__Records__
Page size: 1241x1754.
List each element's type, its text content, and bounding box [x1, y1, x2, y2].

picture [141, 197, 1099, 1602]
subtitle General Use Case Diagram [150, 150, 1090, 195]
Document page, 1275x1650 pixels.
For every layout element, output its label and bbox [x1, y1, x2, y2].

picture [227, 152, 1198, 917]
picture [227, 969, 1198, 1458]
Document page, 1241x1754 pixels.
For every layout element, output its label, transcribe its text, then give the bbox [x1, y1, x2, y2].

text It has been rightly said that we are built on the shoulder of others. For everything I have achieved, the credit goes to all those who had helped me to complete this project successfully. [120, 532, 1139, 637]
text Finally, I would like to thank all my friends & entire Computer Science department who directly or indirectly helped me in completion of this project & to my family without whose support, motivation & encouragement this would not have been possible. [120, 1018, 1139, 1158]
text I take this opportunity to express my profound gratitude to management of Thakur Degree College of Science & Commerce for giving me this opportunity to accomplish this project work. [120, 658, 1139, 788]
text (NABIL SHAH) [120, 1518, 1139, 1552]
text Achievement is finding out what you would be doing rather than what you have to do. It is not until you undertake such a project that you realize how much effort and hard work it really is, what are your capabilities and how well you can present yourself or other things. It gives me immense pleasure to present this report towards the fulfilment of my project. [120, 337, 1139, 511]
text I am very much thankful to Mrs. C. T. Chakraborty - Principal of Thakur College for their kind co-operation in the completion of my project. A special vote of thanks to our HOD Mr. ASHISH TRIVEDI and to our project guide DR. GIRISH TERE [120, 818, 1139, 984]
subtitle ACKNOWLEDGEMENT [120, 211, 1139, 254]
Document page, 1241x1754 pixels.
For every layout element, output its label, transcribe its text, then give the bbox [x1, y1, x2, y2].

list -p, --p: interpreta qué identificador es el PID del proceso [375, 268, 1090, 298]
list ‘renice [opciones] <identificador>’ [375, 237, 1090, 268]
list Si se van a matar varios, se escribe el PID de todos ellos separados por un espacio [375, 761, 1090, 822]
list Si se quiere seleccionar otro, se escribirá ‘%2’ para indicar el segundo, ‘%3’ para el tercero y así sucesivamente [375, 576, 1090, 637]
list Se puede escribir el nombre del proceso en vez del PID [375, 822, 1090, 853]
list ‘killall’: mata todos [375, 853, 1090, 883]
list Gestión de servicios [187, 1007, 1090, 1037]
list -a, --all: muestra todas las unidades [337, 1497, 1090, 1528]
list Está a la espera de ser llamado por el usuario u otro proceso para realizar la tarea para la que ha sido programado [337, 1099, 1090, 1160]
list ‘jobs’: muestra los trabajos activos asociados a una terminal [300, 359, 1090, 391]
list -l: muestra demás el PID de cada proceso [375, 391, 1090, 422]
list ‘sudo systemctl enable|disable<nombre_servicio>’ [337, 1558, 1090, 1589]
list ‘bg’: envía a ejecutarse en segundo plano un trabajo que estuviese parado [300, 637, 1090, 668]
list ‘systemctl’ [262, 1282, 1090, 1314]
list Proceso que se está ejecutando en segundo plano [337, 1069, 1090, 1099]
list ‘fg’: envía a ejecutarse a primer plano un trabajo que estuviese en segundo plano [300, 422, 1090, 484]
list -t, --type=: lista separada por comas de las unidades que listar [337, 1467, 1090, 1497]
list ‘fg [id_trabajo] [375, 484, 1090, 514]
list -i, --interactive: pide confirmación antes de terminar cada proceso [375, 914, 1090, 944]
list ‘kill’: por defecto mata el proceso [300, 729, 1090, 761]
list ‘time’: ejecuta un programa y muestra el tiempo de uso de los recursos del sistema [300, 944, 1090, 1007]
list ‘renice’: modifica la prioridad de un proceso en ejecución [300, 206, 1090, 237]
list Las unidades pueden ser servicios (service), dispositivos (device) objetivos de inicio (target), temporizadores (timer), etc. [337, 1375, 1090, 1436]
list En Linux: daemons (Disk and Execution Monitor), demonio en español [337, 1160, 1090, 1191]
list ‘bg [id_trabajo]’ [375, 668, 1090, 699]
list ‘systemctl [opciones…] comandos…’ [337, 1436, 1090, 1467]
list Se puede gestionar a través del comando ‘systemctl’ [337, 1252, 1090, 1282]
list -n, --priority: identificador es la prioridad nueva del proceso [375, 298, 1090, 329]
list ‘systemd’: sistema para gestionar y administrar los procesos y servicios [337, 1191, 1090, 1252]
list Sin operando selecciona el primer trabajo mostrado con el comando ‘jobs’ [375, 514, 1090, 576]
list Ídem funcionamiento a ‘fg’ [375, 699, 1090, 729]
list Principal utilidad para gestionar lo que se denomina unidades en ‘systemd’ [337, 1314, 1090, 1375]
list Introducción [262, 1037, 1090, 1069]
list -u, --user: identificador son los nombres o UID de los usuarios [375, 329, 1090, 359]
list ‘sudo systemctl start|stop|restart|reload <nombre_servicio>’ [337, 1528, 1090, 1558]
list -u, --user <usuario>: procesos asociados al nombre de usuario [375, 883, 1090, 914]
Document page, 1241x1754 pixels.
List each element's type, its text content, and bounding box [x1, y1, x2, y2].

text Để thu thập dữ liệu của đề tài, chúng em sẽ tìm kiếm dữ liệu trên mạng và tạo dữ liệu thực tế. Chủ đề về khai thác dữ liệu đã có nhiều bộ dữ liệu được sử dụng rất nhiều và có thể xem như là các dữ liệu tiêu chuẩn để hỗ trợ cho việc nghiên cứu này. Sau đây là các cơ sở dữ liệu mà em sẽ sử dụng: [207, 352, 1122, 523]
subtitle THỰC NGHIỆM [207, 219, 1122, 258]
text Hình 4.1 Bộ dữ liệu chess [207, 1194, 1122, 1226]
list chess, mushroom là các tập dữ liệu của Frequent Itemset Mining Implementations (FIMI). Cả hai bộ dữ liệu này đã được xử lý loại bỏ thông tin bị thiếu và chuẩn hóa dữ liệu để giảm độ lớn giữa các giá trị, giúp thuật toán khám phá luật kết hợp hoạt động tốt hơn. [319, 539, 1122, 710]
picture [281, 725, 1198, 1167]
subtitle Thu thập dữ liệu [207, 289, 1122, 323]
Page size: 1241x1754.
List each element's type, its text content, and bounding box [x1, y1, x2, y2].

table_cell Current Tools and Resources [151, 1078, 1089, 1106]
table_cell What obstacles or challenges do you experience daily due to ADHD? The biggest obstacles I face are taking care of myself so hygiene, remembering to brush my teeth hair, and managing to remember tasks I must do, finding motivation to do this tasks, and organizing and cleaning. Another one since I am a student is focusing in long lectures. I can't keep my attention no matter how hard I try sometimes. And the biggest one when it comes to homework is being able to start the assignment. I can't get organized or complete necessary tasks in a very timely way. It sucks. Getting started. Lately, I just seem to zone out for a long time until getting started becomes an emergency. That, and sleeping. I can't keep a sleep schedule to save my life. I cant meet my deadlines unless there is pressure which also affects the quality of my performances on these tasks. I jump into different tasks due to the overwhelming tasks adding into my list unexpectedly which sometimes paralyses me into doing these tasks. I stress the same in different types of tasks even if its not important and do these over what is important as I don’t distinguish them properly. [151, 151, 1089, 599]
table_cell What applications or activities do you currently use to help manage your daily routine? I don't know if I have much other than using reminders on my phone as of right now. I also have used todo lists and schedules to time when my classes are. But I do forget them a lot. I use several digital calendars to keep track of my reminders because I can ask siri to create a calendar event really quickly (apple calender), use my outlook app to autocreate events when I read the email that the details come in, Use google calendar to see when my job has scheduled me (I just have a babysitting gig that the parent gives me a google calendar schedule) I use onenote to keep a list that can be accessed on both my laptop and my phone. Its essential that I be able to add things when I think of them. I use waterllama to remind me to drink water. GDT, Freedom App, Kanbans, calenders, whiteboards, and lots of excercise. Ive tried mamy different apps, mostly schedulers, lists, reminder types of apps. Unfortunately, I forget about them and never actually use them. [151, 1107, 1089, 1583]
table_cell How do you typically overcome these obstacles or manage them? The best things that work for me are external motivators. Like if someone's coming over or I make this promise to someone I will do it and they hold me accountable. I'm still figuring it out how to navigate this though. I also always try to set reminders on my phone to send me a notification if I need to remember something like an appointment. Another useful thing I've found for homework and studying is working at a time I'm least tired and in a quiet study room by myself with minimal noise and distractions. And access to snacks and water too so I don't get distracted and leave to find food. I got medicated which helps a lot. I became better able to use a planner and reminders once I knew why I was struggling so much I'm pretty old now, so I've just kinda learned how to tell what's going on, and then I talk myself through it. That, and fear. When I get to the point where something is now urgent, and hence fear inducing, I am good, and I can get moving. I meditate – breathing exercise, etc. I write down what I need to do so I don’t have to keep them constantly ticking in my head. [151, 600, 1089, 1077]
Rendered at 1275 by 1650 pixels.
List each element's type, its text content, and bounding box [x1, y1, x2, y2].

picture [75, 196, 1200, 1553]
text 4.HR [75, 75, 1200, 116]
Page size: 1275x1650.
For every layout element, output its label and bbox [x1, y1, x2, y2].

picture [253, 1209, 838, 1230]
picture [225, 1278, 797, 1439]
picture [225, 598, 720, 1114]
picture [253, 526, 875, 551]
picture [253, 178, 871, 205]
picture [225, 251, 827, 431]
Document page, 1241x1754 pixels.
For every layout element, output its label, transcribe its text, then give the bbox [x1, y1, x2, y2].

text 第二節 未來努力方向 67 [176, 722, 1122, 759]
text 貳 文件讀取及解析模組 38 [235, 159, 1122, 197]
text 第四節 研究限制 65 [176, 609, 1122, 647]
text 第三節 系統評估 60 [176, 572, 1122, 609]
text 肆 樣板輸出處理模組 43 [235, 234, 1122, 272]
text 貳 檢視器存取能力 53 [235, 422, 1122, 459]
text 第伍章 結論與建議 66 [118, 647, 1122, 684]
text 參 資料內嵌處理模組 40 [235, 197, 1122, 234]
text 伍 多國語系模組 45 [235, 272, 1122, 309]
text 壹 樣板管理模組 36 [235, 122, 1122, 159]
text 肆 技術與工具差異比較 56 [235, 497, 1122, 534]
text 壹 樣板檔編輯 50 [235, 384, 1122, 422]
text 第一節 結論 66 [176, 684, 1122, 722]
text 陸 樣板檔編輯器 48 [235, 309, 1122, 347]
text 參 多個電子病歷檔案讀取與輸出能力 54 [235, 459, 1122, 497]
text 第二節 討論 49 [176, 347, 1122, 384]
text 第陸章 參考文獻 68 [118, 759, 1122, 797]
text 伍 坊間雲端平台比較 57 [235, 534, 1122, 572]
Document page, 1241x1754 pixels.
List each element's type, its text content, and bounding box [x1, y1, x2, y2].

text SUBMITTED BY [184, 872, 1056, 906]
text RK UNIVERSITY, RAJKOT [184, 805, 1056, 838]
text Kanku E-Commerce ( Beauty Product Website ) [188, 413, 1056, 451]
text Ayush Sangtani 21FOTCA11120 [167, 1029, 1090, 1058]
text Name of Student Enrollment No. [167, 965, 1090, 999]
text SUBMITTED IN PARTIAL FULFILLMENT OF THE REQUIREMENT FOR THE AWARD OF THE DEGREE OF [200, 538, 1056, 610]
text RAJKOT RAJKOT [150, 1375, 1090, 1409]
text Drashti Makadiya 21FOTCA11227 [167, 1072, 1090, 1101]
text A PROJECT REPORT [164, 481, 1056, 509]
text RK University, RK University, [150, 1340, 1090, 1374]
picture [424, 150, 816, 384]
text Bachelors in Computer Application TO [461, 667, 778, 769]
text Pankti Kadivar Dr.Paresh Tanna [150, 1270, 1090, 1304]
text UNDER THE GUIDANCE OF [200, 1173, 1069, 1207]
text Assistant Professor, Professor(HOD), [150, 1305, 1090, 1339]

__Task prompt__
In the listing above, find each line containing "jobs" and copy it.

__Task answer__
list ‘jobs’: muestra los trabajos activos asociados a una terminal [300, 359, 1090, 391]
list Sin operando selecciona el primer trabajo mostrado con el comando ‘jobs’ [375, 514, 1090, 576]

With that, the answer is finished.